Abstract: Differential equations posed on quadratic matrix Lie groups arise in the context of classical mechanics and quantum dynamical systems. Lie group numerical integrators preserve the constants of motion defining the Lie group. Thus, they respect important physical laws of the dynamical system, such as unitarity and energy conservation in the context of quantum dynamical systems, for instance.

This thesis concerns the construction, implementation, and numerical analysis of a novel Cayley-based, commutator-free multistep scheme for general differential equations evolving on quadratic Lie groups, with an emphasis on applications in quantum optimal control. The method builds on Cayley commutator-free schemes recently introduced, but, in contrast, is not restricted to linear equations; it can, for example, handle dynamics governed by nonlinear Schrödinger equations.

We conduct numerical experiments to compare accuracy and computational performance with established Lie group integrators. We also discuss applications to quantum optimal control problems whose dynamics are governed by the nonlinear Schrödinger (Gross–Pitaevskii) equation, highlighting a design advantage afforded by the new method in this setting.

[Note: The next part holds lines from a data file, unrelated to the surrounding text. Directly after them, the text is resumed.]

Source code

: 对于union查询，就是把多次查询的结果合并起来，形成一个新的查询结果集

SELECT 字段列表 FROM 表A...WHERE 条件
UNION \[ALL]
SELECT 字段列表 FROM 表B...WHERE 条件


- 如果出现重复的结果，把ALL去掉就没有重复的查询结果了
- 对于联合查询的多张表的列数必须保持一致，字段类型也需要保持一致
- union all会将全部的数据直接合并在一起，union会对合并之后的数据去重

Title: Variation integrators for stochatic Hamiltonian systems

Abstract: We develop variational integrators for stochastic Hamiltonian systems. Stochastic Hamilton’s equations are the stochastic extension of Hamilton’s equations, which can be derived from a stochastic version of the phase space principle with an additional stochastic term expressed as a Stratonovich integral of stochastic Hamiltonians. Variational integrators can be constructed from the discretization of the stochastic variational principle. We construct such integrators for systems whose configuration space is a Lie group, and also for systems with advected parameters. We focus on the midpoint method, which provides the most basic strongly convergent integrator, and explore the geometry-preserving properties of the resulting integrator. Strong convergence is proven for the special case of stochastic rigid body equations. Various applications to both finite-dimensional and infinite-dimensional systems are also presented.